Do you know that feeling when you learn a new word and then all of a sudden you see it everywhere? Or the feeling of hearing a name for the first time and then realizing there are several people near to you that have that name? That is a little bit how I am experiencing the topic of Emotional Intelligence right now.
I read a book on the subject many years ago and definitely thought it made sense. But, alas, the book is still in my bookshelf in the attic in our house in Stockholm. I live currently in Bangkok. In other words, not a book I deemed important to ship with us as we packed for Asia. Today, I cannot understand that decision.
One of my themes for this term is neuroscience in coaching and leadership. As I learn more, it is a simple step from neuroscience in leadership to emotional intelligence. In fact, I have the feeling that having high emotional intelligence is the secret to strong and great leadership.
So, what is emotional intelligence? Are you emotionally intelligent? What does that mean for you? What are your emotional intelligence strengths and development points? How do you use emotional intelligence in your leadership? Interesting questions to be sure.
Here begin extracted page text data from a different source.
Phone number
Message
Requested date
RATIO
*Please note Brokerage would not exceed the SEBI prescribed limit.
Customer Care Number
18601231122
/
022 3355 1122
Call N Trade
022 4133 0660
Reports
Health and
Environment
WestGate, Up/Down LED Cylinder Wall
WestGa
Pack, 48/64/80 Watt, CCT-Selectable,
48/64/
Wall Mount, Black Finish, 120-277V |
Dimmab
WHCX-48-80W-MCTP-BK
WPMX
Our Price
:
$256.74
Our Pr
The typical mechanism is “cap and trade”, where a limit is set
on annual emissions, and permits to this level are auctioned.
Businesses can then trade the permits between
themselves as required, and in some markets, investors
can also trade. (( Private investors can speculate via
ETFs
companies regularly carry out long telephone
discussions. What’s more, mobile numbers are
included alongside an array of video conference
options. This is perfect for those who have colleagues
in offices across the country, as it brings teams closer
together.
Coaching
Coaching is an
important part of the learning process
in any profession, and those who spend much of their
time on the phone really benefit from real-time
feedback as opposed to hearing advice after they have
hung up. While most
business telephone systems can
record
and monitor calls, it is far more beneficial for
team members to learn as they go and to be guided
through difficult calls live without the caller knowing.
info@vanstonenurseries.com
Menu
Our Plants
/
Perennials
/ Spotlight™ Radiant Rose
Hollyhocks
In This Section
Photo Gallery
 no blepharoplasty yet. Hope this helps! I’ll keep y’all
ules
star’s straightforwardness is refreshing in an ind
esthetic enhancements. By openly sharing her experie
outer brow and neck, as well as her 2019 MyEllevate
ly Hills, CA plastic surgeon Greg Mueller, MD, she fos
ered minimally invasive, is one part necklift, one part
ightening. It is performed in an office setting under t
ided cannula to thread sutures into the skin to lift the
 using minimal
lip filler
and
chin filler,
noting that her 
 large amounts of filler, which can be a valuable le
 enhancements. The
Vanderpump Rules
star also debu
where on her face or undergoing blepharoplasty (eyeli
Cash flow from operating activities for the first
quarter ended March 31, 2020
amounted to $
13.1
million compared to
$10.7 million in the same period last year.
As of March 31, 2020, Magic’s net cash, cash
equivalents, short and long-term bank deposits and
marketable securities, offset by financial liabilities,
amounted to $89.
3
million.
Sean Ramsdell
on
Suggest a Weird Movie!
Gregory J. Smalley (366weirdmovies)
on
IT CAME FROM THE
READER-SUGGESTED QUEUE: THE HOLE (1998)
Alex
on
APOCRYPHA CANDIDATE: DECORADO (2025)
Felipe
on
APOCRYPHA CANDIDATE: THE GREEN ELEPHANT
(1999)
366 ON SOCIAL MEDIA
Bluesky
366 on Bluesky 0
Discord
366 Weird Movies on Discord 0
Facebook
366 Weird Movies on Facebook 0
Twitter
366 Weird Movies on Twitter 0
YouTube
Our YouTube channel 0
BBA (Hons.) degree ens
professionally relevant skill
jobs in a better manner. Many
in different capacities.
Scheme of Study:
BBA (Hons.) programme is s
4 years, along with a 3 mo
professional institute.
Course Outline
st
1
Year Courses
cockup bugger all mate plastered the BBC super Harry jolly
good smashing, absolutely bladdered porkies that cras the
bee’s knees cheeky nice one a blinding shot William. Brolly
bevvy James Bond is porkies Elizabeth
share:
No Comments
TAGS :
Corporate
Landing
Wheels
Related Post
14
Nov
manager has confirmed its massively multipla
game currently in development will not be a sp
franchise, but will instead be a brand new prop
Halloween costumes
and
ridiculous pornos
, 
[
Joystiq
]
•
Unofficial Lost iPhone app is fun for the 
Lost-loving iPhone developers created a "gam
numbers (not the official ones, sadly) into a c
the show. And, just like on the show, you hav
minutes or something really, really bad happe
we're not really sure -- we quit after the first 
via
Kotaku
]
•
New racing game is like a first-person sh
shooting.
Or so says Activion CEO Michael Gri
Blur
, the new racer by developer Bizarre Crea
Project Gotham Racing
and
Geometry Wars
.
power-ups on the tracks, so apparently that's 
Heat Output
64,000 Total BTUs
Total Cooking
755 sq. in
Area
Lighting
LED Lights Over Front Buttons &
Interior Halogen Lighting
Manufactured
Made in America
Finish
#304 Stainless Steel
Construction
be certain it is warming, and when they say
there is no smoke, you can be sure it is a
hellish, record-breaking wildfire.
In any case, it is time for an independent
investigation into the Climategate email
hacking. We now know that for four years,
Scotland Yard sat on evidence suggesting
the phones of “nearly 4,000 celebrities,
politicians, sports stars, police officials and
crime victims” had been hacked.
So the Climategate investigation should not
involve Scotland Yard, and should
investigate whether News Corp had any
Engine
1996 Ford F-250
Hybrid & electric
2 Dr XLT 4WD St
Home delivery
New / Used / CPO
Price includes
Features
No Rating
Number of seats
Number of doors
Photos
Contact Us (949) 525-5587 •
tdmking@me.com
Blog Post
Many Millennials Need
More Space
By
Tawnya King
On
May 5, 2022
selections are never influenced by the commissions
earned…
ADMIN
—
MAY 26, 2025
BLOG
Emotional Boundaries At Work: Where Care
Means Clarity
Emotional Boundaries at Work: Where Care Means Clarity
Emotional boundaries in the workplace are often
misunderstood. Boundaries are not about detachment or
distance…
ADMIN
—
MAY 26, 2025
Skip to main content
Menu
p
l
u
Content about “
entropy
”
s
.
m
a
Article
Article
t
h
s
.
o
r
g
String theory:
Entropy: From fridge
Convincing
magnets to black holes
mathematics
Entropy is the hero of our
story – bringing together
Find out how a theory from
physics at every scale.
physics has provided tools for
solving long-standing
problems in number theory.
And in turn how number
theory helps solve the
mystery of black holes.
This past week I became certified in EQi 2.0 & EQ360 assessment and through the certification class had an opportunity to become much more versed in the details of emotional intelligence. After almost 3 years of developing myself through coaching, I was relieved to find out that my own emotional intelligence is relatively strong. There are, as always, dimensions to develop.
EQi 2.0 breaks down the general topic of emotional intelligence into five composites and 15 sub-composites that are a set of emotional and social skills. The five composites are: Self-Perception, Self-Expression, Interpersonal, Decision Making and Stress Management. Each of the composites are then made up of three sub-composites.
The model is drawn as a circle or a wheel to indicate its fluidity and interrelatedness. Self-Perception and Self-Expression are the intrapersonal dimensions and are about how you perceive yourself and how you express yourself. Understanding yourself leads to better interactions with others and subsequently to better decisions and better stress management. It is truly enlightening to understand ones own emotional intelligence in such a systematic way.
The results of the assessment can be used in follow-on coaching and personal development goals. What are your EQ strengths and development areas? Wouldn’t it be rewarding to find out?